VI. Les modules de respect sont un nouveau régime de détention, apparu en Espagne en 2001, à la suite d’une initiative locale dans la prison de Mansilla las Mulas. Ils se sont progressivement diffusés, pour être aujourd’hui institutionnalisés et implantés dans tous les établissements pénitentiaires du pays. Ils sont affichés comme l’une des pierres angulaires du système carcéral espagnol et concernent près de 40 % de la population carcérale en 2017.
D’après les présentations institutionnelles qui en sont faites, les modules de respect visent l’autonomisation et la responsabilisation des personnes détenues. Cela implique des exigences comportementales supplémentaires inscrites dans un règlement intérieur, des structures de participation à la gestion quotidienne de la détention et la promotion de l’activité. Pour intégrer un module de respect, les personnes incarcérées doivent se porter volontaires puis être sélectionnées par l’administration pénitentiaire.
Ce régime fonctionne sur le principe du donnant-donnant. Les personnes détenues bénéficient d’avantages par rapport à la détention classique tels qu’une plus grande liberté de circulation ou une offre plus large d’activités.
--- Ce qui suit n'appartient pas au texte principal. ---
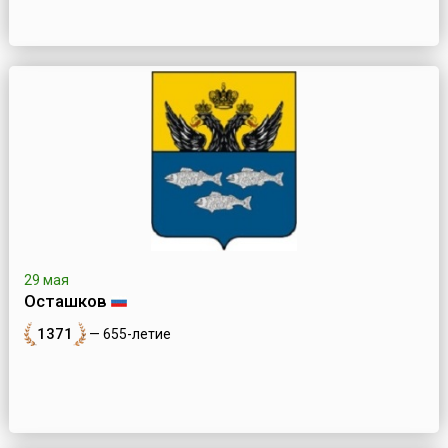
29 мая
Осташков
1371
— 655-летие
En échange, elles s’engagent par “contrat” à suivre les préconisations de l’administration, respecter les règles du module (qui vont jusqu’à régir le nombre de paires de chaussettes autorisées), participer gratuitement aux tâches de ménage et accepter de faire l’objet d’une évaluation systématique de leur comportement par l’équipe professionnelle. En cas de non-respect, les personnes détenues risquent l’exclusion du module.
Les modules de respect ont connu un succès qui dépasse les frontières espagnoles. Ils sont notamment expérimentés dans plusieurs établissements en France depuis 2015. Qualifiée de révolutionnaire par ses promoteurs, l’expérimentation a fait l’objet d’une reprise par la Direction de l’administration pénitentiaire (DAP) française dans le cadre de ses réflexions sur les régimes différenciés.
Le transfert de ce nouveau régime vers les prisons françaises a soulevé plusieurs enjeux. Tout d’abord, il s’agissait pour l’administration de rendre attractifs les modules de respect aux yeux des personnes détenues, en dépit des exigences comportementales supplémentaires qu’ils impliquent. Plusieurs stratégies ont été développées dans ce sens. Par ailleurs, une configuration architecturale spécifique est nécessaire à leur mise en place.
Ce régime repose sur l’octroi de privilèges, il faut donc un envers du décor, c’est-à-dire des endroits où les personnes détenues en sont privées. Cette logique de différenciation des régimes de détention requiert une séparation physique entre la détention classique et les modules de respect. La mise en place des modules de respect implique aussi que le personnel de surveillance redéfinisse ses pratiques professionnelles : doté d’ un nouveau pouvoir d’évaluation des comportements, il doit également investir un rôle d’accompagnement des personnes détenues.
In fine, mon travail d’enquête sur les modules de respect en France et en Espagne montre qu’ils reposent sur un agencement subtil entre exigences comportementales et privilèges formels et informels qui peuvent être retirés à tout moment. Ce régime de la carotte et du bâton encourage les personnes détenues à adopter des attitudes d’autocontrôle et à se soumettre au projet institutionnel. Il s’agit donc bel et bien d’un nouvel instrument efficace de gouvernement des conduites.